By: Daryl Fairweather
Looking Ahead: Upcoming Key Market Dates
|Thursday, January 3, 2019||Construction Spending|
|Friday, January 4, 2019||Unemployment Rate|
|Friday, January 4, 2019||Nonfarm Payrolls|
*Government shutdown could delay the release of some indicators*
Existing Home Sales Improve for Second MonthAfter a prolonged losing streak – existing home sales hadn’t seen an increase since March – the National Association of Realtors® (NAR) announced a second consecutive uptick in November. Sales of existing single-family homes, townhomes, condos, and co-op apartments were up 1.9 percent during the month to a seasonally adjusted annual rate of 5.32 million units. October sales were at the rate of 5.220, reflecting a 1.4 percent increase from September.
Lawrence Yun, NAR’s chief economist, called the second month of gains a welcome sign for the market. “The market conditions in November were mixed, with good signs of stabilizing home sales compared to recent months, though down significantly from one year ago. Rising inventory is clearly taming home price appreciation.”
The inventory of existing homes declined from 1.85 million in October to 1.74 million but increased from 1.67 million available homes in November 2017. Given the uptick in sales, the supply of homes in November is estimated at 3.9 months compared to 4.3 months in October. That is an improvement from a year ago when the supply was estimated at 3.5 months.

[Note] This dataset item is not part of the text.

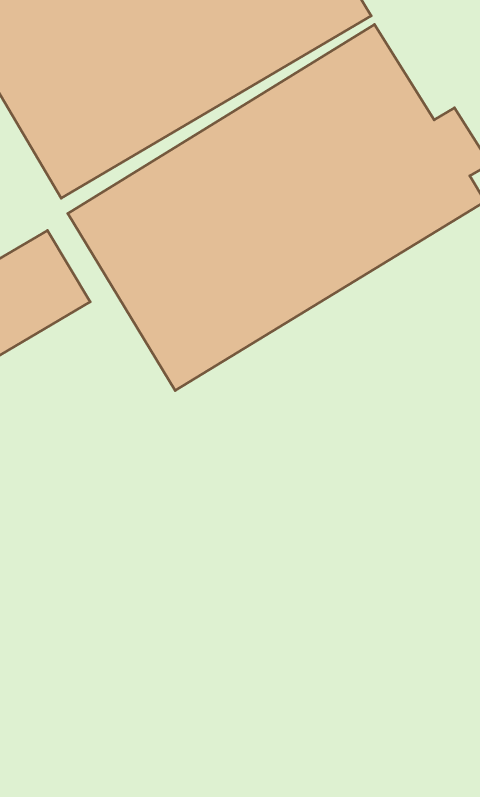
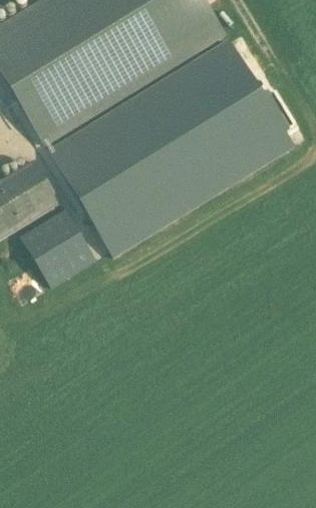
building: none -> [19,209,95,288]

Yun said, “A marked shift is occurring in the West region, with much lower sales and very soft price growth. It is also the West region where consumers have expressed the weakest sentiment about home buying, largely due to lack of affordable housing inventory.”
Properties typically stayed on the market for 42 days in November, up from 36 days in October and 40 days a year ago. Forty-three percent of homes sold in November were on the market for less than a month.
“It is not surprising to see homes remain on the market a little longer,” said NAR President John Smaby. “Buyers can often negotiate a more favorable price in those circumstances, especially when paired with a motivated seller and the aid of a Realtor® familiar with their local market.”
First-time buyers were responsible for 33 percent of sales in November, up from last month and a year ago (31 percent and 29 percent, respectively. All-cash sales accounted for 21 percent of transactions in November and investors, who account for many of the cash purchases, bought 13 percent of the homes sold. The share of distressed sales was the lowest since NAR began tracking the metric in 2008, 2 percent.
“Inventory is plentiful on the upper-end, but a mismatch between supply and demand exists at affordable price points,” Yun added. “Therefore, facilitating real estate development of affordable housing units in designated Opportunity Zones can provide better housing access in addition to boosting the local economy.”